> _Directive_: Check every line of the entries below for the word "progettazione", then give only the number of lines that have it.

> _Input material_:
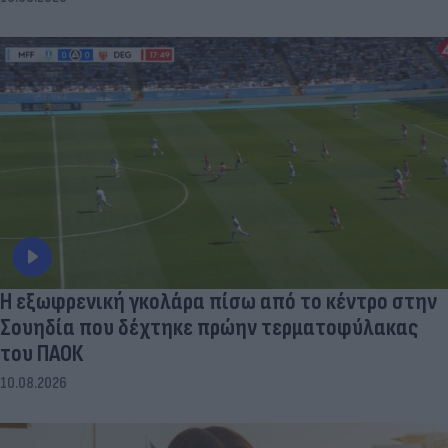
Η εξωφρενική γκολάρα πίσω από το κέντρο στην
Σουηδία που δέχτηκε πρώην τερματοφύλακας
του ΠΑΟΚ
10.08.2026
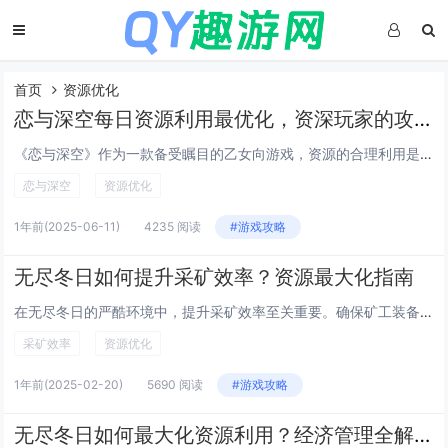
首页
资源优化
恋与深空每日资源利用最优化，资深玩家的攻略秘籍
《恋与深空》作为一款备受瞩目的乙女向游戏，资源的合理利用是玩家提升角色实力和游戏体验的关键。资深玩家总结出的每日资源优化攻略，主要集中在任务规划、体力分配与道具使用上。优先完成高回报活动，如限时副本或双倍掉落时段的任务，能最大化资源收益。建...
恋与深空
资源优化
1年前
(2025-06-11)
4235 阅读
#游戏攻略
无尽冬日如何提升采矿效率？资源最大化指南
在无尽冬日的严酷环境中，提升采矿效率至关重要。确保矿工装备适合寒冷天气，使用保暖且轻便的防护服，以维持工作效率。优化采矿路径，选择最短、最安全的路线，减少能量消耗。采用先进的钻探技术与自动化设备，提高挖掘速度和精准度。合理安排工作时间，避开...
采矿效率
资源优化
1年前
(2025-02-20)
5690 阅读
#游戏攻略
无尽冬日如何最大化资源利用？经济管理全解析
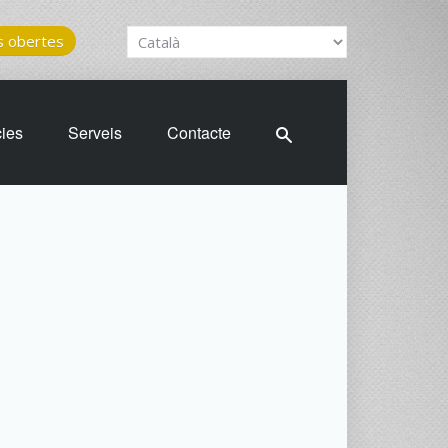
 obertes
cies
Serveis
Contacte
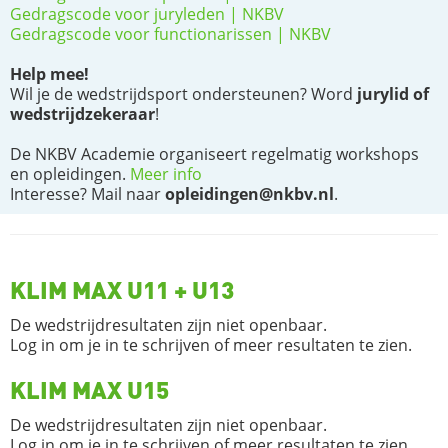
Gedragscode voor juryleden | NKBV
Gedragscode voor functionarissen | NKBV
Help mee!
Wil je de wedstrijdsport ondersteunen? Word
jurylid of
wedstrijdzekeraar
!
De NKBV Academie organiseert regelmatig workshops
en opleidingen.
Meer info
Interesse? Mail naar
opleidingen@nkbv.nl
.
KLIM MAX U11 + U13
De wedstrijdresultaten zijn niet openbaar.
Log in om je in te schrijven of meer resultaten te zien.
KLIM MAX U15
De wedstrijdresultaten zijn niet openbaar.
Log in om je in te schrijven of meer resultaten te zien.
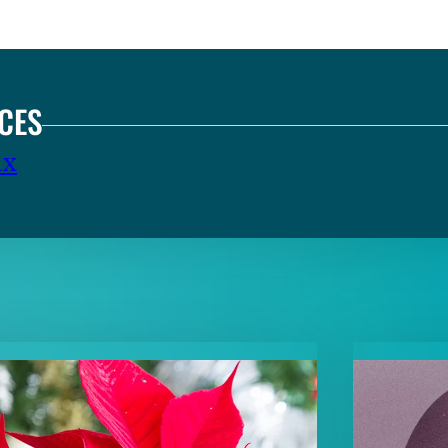
CES
ux
TENT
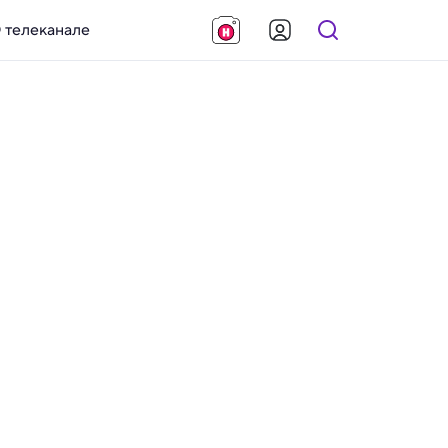
 телеканале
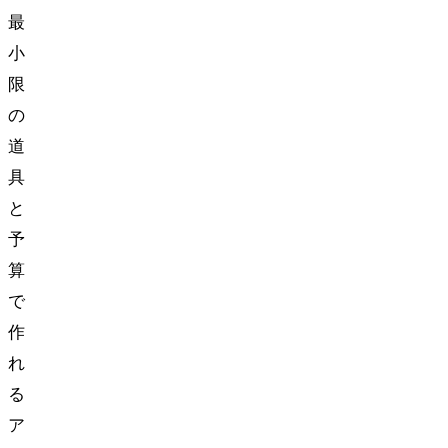
最
小
限
の
道
具
と
予
算
で
作
れ
る
ア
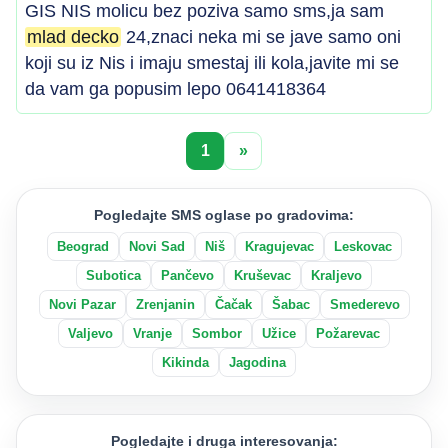
GIS NIS molicu bez poziva samo sms,ja sam
mlad decko
24,znaci neka mi se jave samo oni
koji su iz Nis i imaju smestaj ili kola,javite mi se
da vam ga popusim lepo 0641418364
1
»
Pogledajte SMS oglase po gradovima:
Beograd
Novi Sad
Niš
Kragujevac
Leskovac
Subotica
Pančevo
Kruševac
Kraljevo
Novi Pazar
Zrenjanin
Čačak
Šabac
Smederevo
Valjevo
Vranje
Sombor
Užice
Požarevac
Kikinda
Jagodina
Pogledajte i druga interesovanja:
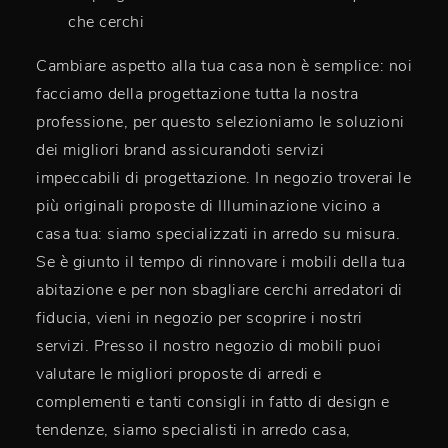
che cerchi
Cambiare aspetto alla tua casa non è semplice: noi
facciamo della progettazione tutta la nostra
professione, per questo selezioniamo le soluzioni
dei migliori brand assicurandoti servizi
impeccabili di progettazione. In negozio troverai le
più originali proposte di Illuminazione vicino a
casa tua: siamo specializzati in arredo su misura.
Se è giunto il tempo di rinnovare i mobili della tua
abitazione e per non sbagliare cerchi arredatori di
fiducia, vieni in negozio per scoprire i nostri
servizi. Presso il nostro negozio di mobili puoi
valutare le migliori proposte di arredi e
complementi e tanti consigli in fatto di design e
tendenze, siamo specialisti in arredo casa,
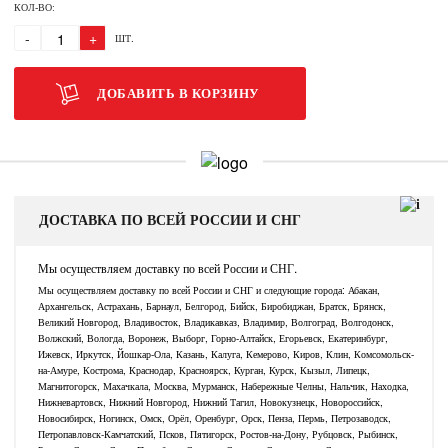
КОЛ-ВО:
-
+
ШТ.
ДОБАВИТЬ В КОРЗИНУ
ДОСТАВКА ПО ВСЕЙ РОССИИ И СНГ
Мы осуществляем доставку по всей России и СНГ.
Мы осуществляем доставку по всей России и СНГ и следующие города: Абакан,
Архангельск, Астрахань, Барнаул, Белгород, Бийск, Биробиджан, Братск, Брянск,
Великий Новгород, Владивосток, Владикавказ, Владимир, Волгоград, Волгодонск,
Волжский, Вологда, Воронеж, Выборг, Горно-Алтайск, Егорьевск, Екатеринбург,
Ижевск, Иркутск, Йошкар-Ола, Казань, Калуга, Кемерово, Киров, Клин, Комсомольск-
на-Амуре, Кострома, Краснодар, Красноярск, Курган, Курск, Кызыл, Липецк,
Магнитогорск, Махачкала, Москва, Мурманск, Набережные Челны, Нальчик, Находка,
Нижневартовск, Нижний Новгород, Нижний Тагил, Новокузнецк, Новороссийск,
Новосибирск, Ногинск, Омск, Орёл, Оренбург, Орск, Пенза, Пермь, Петрозаводск,
Петропавловск-Камчатский, Псков, Пятигорск, Ростов-на-Дону, Рубцовск, Рыбинск,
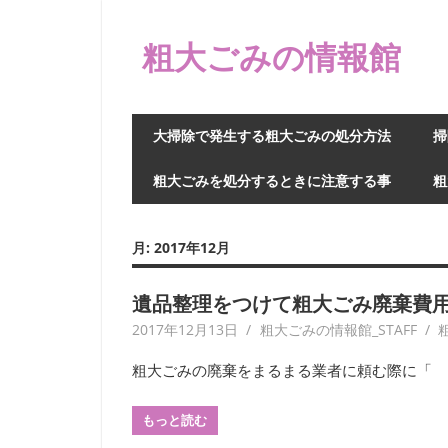
コ
ン
粗大ごみの情報館
テ
ン
ツ
大掃除で発生する粗大ごみの処分方法
掃
へ
ス
粗大ごみを処分するときに注意する事
粗
キ
ッ
プ
月:
2017年12月
遺品整理をつけて粗大ごみ廃棄費
2017年12月13日
粗大ごみの情報館_STAFF
粗大ごみの廃棄をまるまる業者に頼む際に「
もっと読む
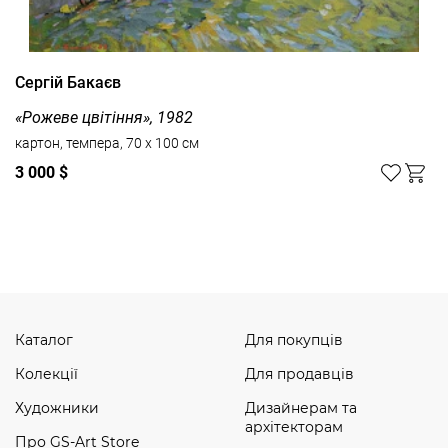
Сергій Бакаєв
«Рожеве цвітіння», 1982
картон, темпера, 70 x 100 см
3 000 $
Дивитись усі
Каталог
Для покупців
Колекції
Для продавців
Художники
Дизайнерам та
архітекторам
Про GS-Art Store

> _Response to this task_: 2